■ **Source data**:

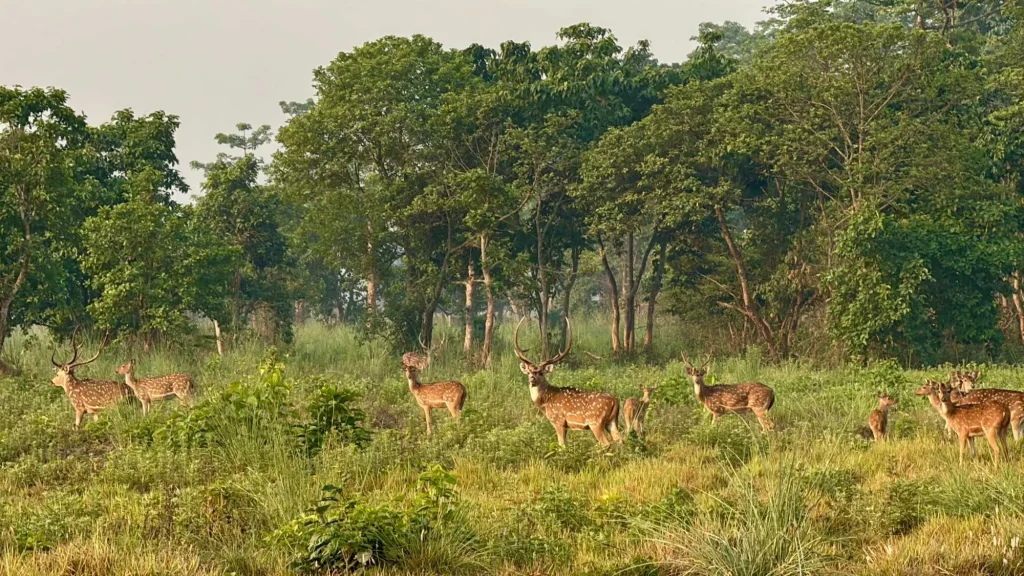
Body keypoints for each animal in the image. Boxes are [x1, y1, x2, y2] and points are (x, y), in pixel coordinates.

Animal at [513, 317, 622, 447]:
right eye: (529, 372)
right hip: (612, 421)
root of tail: (615, 401)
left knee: (606, 443)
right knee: (621, 440)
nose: (532, 379)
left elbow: (561, 444)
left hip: (596, 422)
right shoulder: (566, 425)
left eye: (541, 372)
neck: (545, 402)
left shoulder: (558, 421)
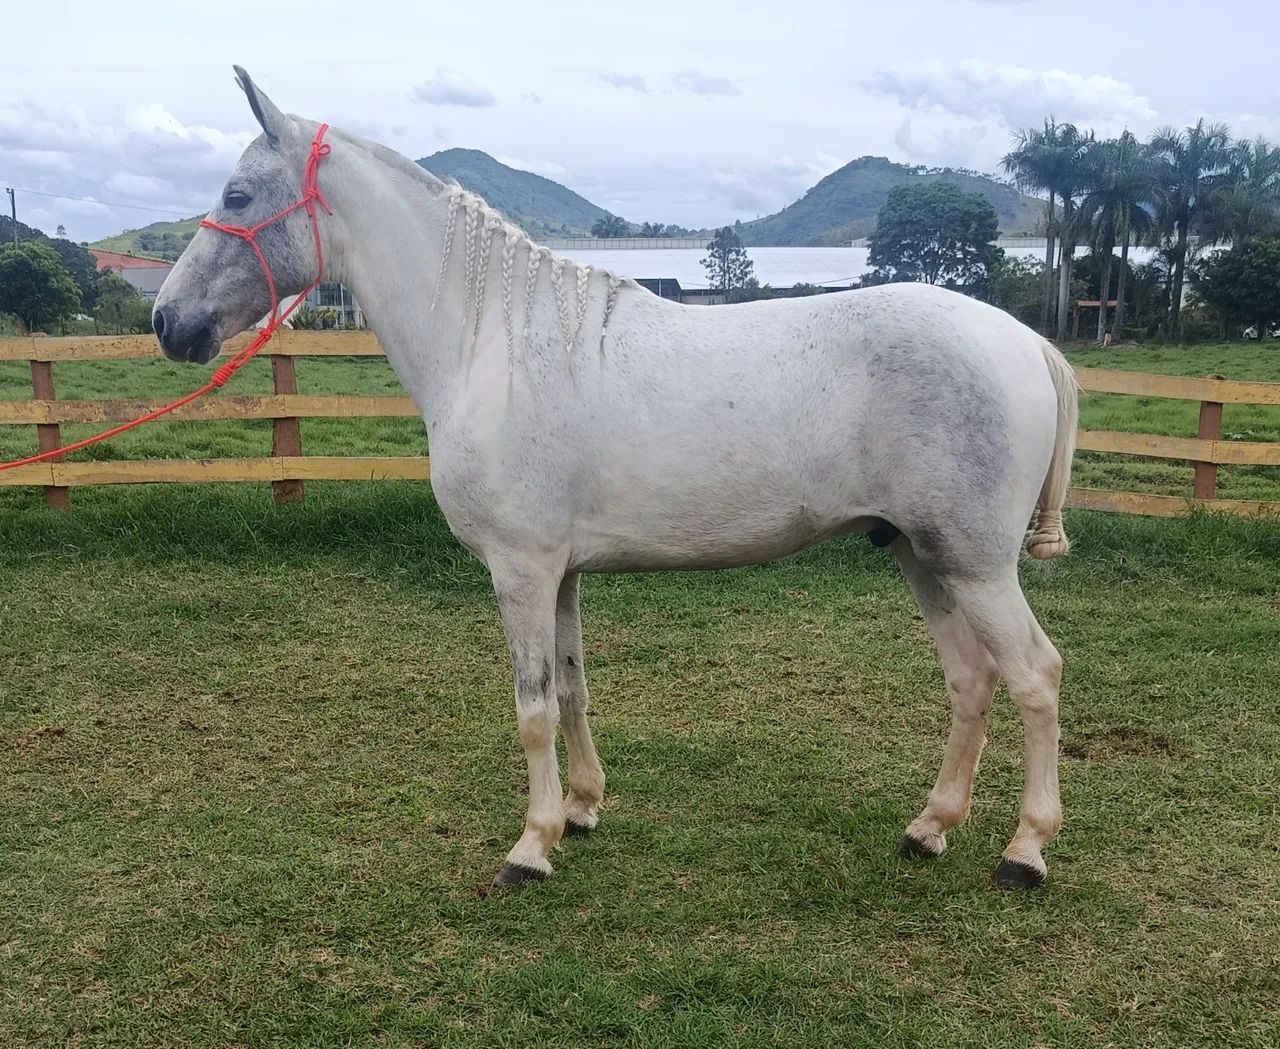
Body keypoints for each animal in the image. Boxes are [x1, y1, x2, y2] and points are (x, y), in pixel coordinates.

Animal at [152, 68, 1078, 890]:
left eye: (238, 195)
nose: (168, 321)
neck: (493, 340)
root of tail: (1029, 343)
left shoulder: (520, 570)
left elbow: (530, 707)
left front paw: (530, 845)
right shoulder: (560, 573)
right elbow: (571, 688)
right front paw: (583, 809)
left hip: (975, 565)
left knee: (1034, 675)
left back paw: (1024, 851)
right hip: (923, 555)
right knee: (971, 679)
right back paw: (930, 827)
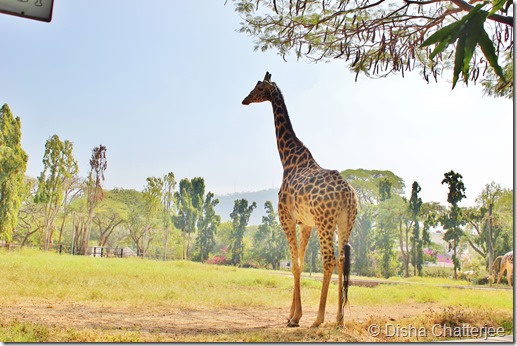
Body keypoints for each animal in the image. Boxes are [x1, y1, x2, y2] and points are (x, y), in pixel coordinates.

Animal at [241, 71, 354, 328]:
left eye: (258, 87)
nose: (244, 100)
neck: (288, 158)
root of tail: (347, 194)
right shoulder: (306, 224)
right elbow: (300, 264)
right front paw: (292, 314)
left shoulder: (287, 218)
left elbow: (294, 264)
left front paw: (297, 317)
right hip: (345, 222)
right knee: (341, 260)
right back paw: (339, 319)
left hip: (325, 222)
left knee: (329, 260)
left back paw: (319, 319)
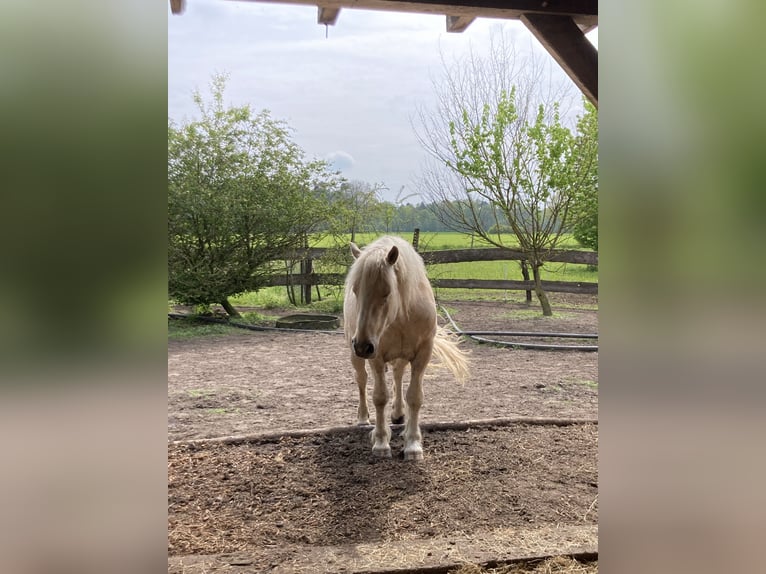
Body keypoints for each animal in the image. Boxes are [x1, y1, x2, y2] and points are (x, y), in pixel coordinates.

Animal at [346, 236, 468, 462]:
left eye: (386, 292)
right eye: (355, 290)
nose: (362, 345)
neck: (402, 317)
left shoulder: (422, 355)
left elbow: (415, 397)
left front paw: (412, 444)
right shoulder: (376, 357)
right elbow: (380, 397)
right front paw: (381, 442)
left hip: (399, 356)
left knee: (398, 374)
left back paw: (398, 414)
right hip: (356, 356)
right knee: (362, 380)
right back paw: (363, 418)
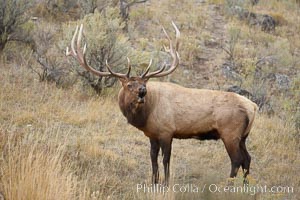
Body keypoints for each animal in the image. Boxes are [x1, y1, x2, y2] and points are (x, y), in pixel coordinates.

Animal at [65, 23, 258, 184]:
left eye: (145, 82)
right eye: (129, 85)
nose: (142, 91)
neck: (146, 116)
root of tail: (253, 107)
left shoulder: (167, 131)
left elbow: (166, 159)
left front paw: (165, 183)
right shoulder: (152, 134)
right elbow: (153, 158)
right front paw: (154, 181)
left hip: (230, 132)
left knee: (237, 160)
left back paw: (229, 185)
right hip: (243, 136)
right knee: (247, 158)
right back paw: (245, 185)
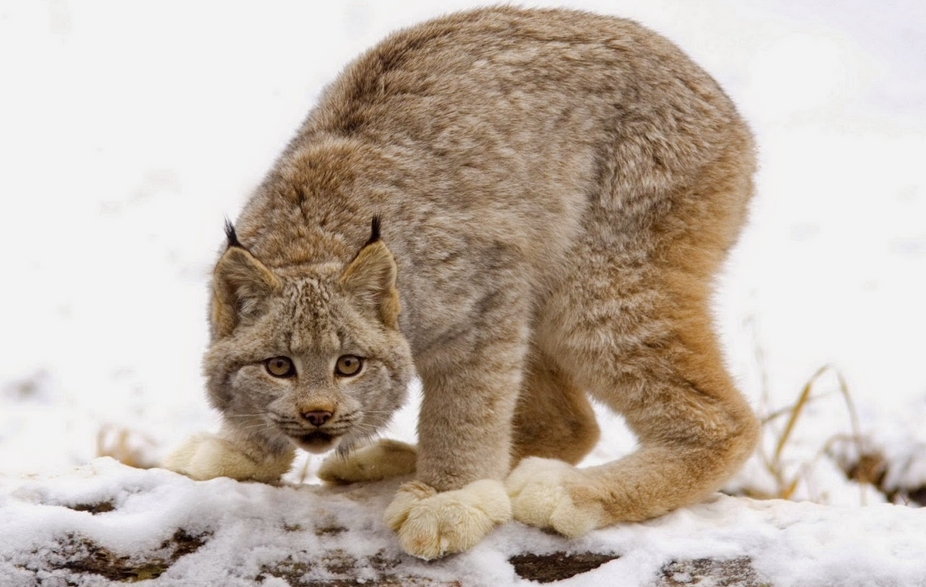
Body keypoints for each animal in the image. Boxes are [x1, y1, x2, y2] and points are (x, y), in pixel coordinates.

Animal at [163, 6, 759, 559]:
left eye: (349, 365)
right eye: (278, 367)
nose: (318, 415)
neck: (306, 242)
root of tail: (704, 80)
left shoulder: (487, 296)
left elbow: (467, 406)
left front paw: (450, 496)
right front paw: (243, 452)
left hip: (594, 285)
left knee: (729, 421)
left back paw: (566, 490)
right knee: (572, 424)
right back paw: (399, 462)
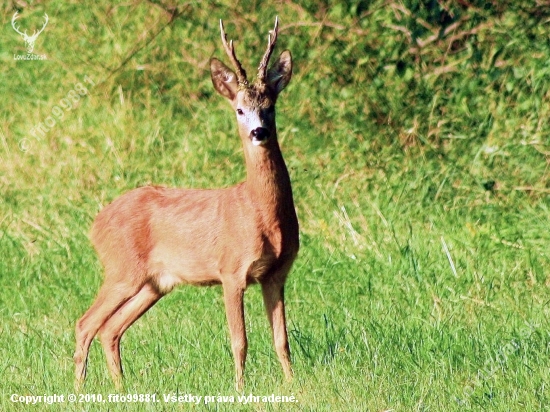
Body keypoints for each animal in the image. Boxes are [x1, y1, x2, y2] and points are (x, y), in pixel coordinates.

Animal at [75, 16, 300, 390]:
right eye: (239, 109)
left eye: (270, 107)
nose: (259, 133)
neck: (262, 213)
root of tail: (95, 224)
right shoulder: (231, 270)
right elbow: (239, 340)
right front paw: (239, 389)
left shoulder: (276, 274)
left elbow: (281, 339)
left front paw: (294, 385)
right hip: (121, 269)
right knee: (85, 323)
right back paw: (79, 390)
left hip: (155, 283)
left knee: (110, 328)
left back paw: (121, 387)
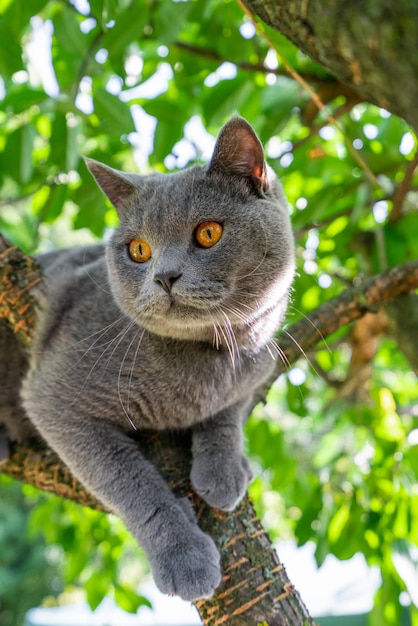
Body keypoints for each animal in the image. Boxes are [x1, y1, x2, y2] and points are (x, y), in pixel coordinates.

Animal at [0, 116, 294, 600]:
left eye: (208, 233)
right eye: (139, 250)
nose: (165, 276)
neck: (212, 356)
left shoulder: (261, 364)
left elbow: (229, 412)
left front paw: (225, 468)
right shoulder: (53, 397)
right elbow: (132, 486)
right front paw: (184, 557)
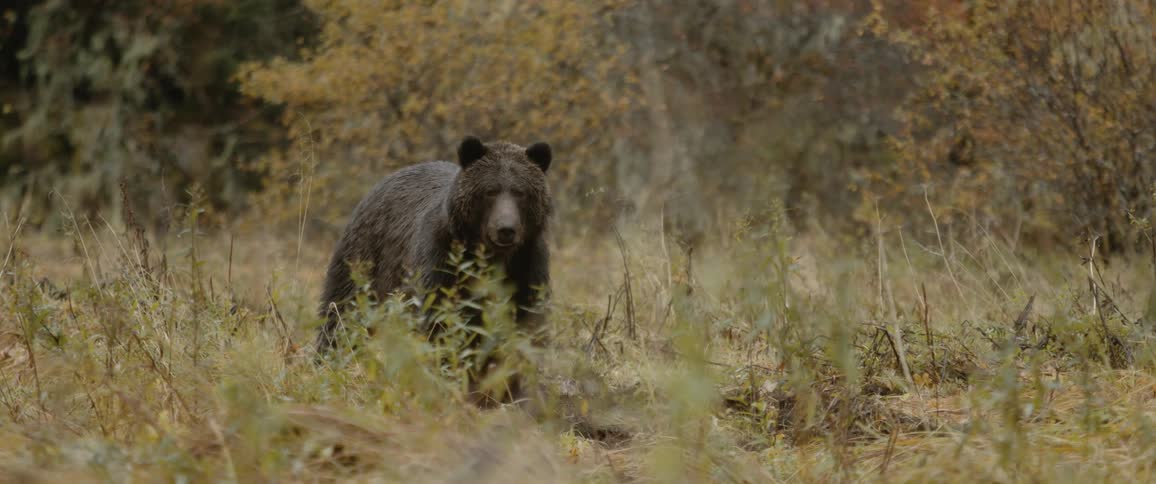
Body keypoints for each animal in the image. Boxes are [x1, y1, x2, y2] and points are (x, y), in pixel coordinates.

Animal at [315, 136, 554, 401]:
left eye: (520, 192)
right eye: (490, 191)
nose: (506, 229)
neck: (491, 258)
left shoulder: (528, 267)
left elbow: (526, 329)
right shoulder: (441, 259)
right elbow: (439, 323)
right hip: (365, 259)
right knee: (342, 313)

■ **Problem details**: Search the listing for the word "nose" and state how many lines contain it. Nothing else belongs in the reply.

■ **Result**: 9